TASK GOAL | Rewrite every entry below with "record" swapped for "log" and everything else unchanged. Leave out the pictures.

[Opening THE RECORDS section]

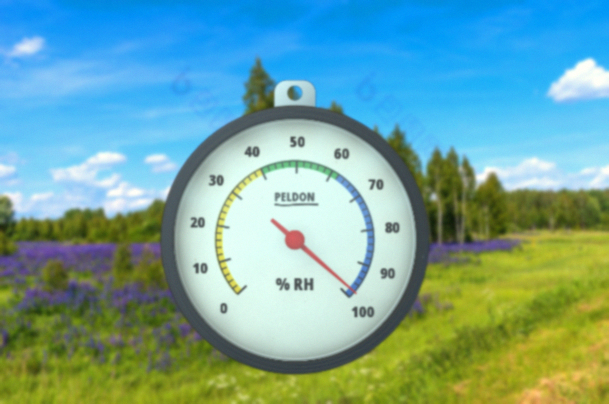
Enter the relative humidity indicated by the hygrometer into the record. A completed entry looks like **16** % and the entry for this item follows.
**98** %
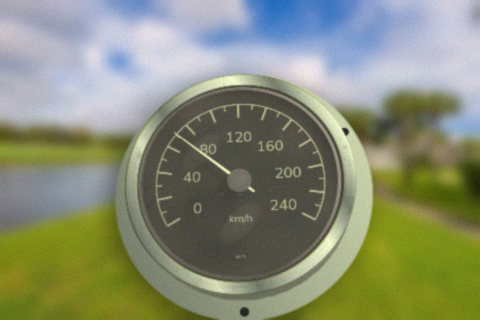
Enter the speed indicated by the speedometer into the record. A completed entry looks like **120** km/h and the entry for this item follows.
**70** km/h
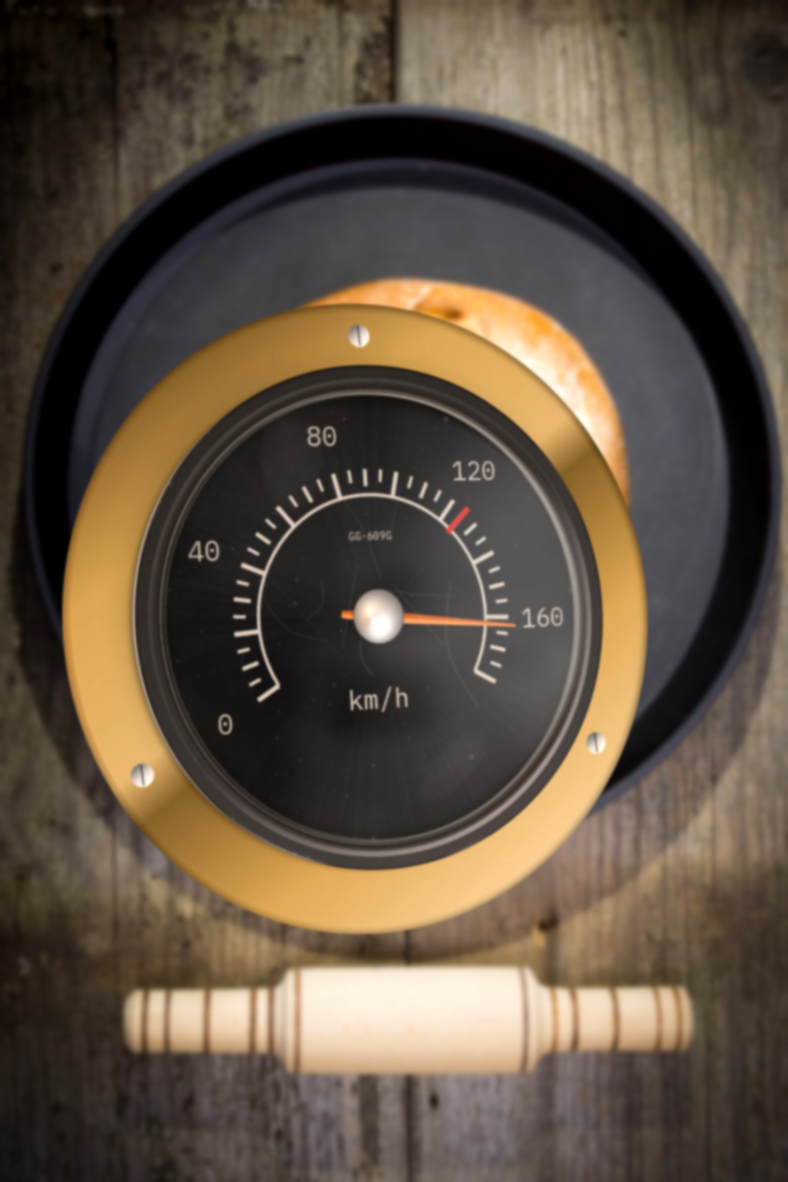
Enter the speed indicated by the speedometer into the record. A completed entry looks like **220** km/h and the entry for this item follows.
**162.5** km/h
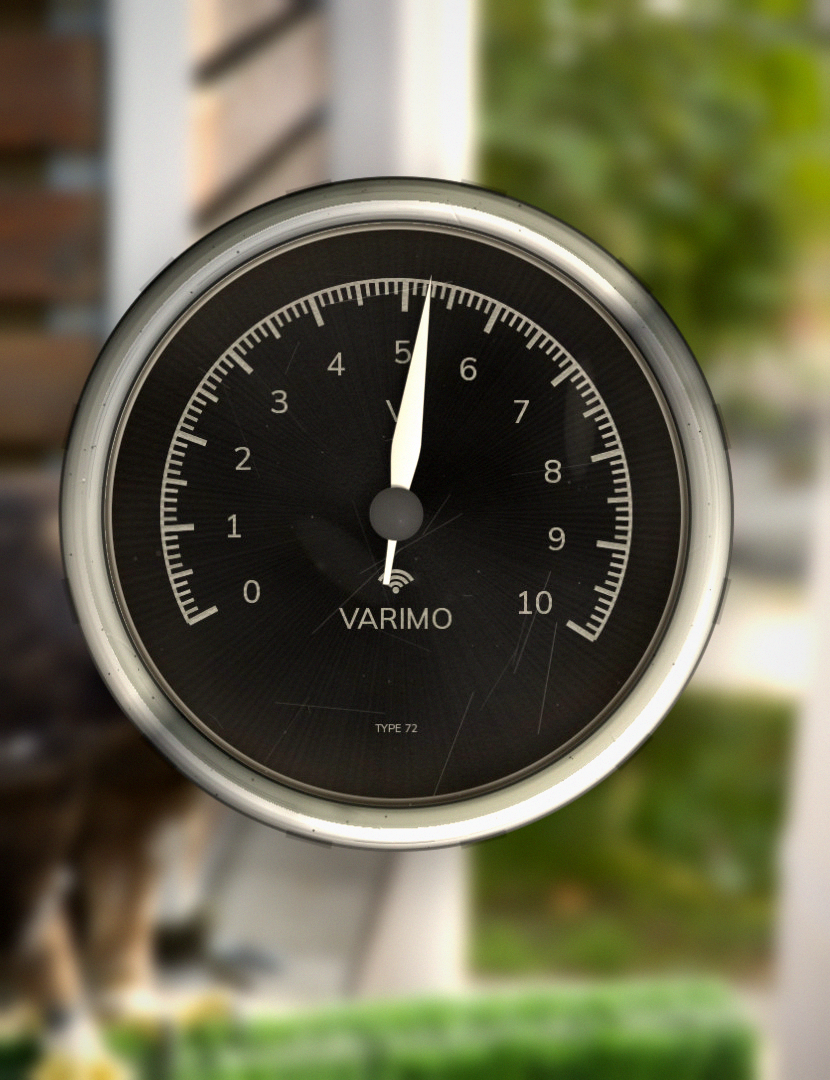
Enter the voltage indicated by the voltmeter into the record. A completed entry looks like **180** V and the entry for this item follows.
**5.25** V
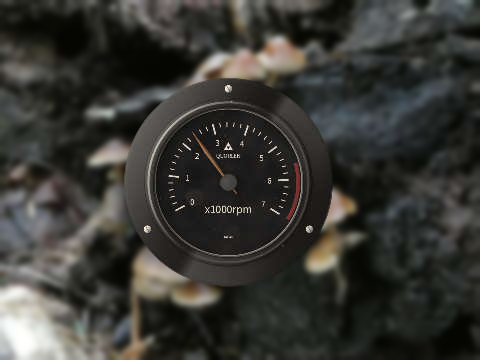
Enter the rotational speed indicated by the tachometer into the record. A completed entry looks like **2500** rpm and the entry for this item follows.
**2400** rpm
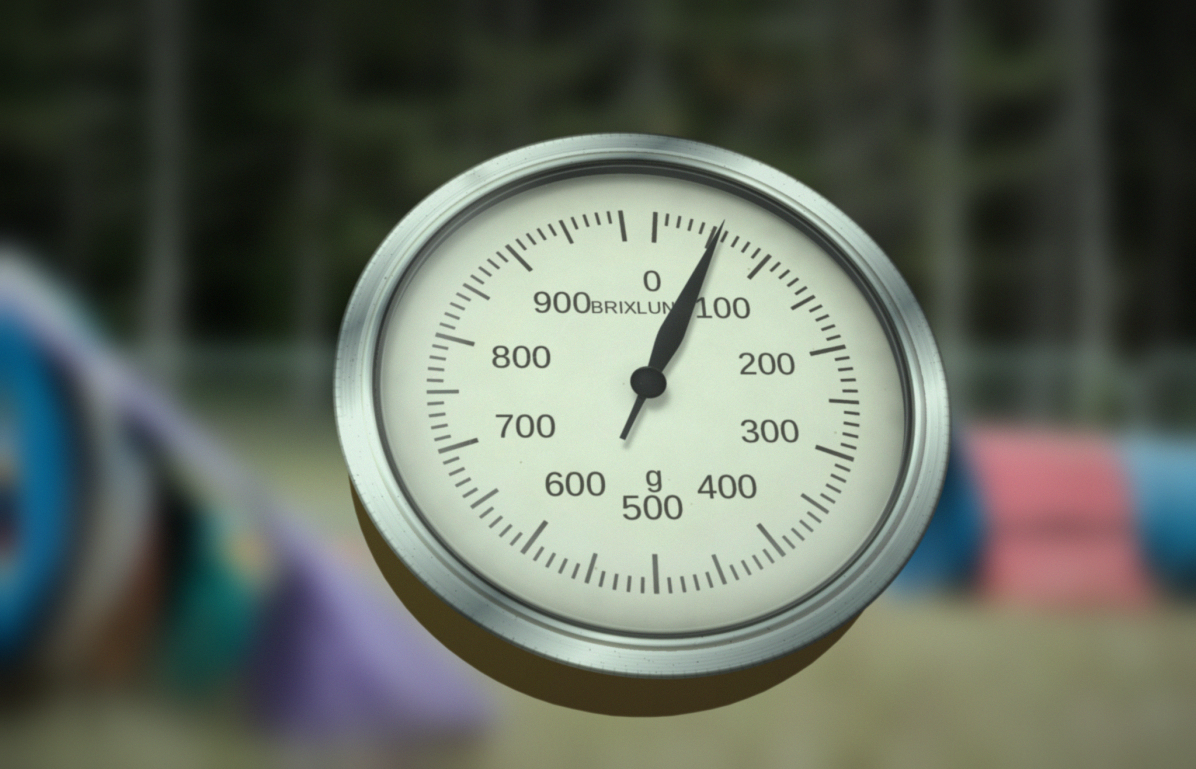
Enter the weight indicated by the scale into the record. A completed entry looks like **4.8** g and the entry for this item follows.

[Closing THE RECORDS section]

REPLY |
Enter the relative humidity indicated by the hygrometer into the log. A completed entry looks like **16** % and the entry for this item follows.
**98** %
Enter the speed indicated by the speedometer into the log. A completed entry looks like **120** km/h and the entry for this item follows.
**70** km/h
Enter the speed indicated by the speedometer into the log. A completed entry looks like **220** km/h and the entry for this item follows.
**162.5** km/h
Enter the voltage indicated by the voltmeter into the log. A completed entry looks like **180** V and the entry for this item follows.
**5.25** V
Enter the rotational speed indicated by the tachometer into the log. A completed entry looks like **2500** rpm and the entry for this item follows.
**2400** rpm
Enter the weight indicated by the scale into the log. A completed entry looks like **4.8** g and the entry for this item follows.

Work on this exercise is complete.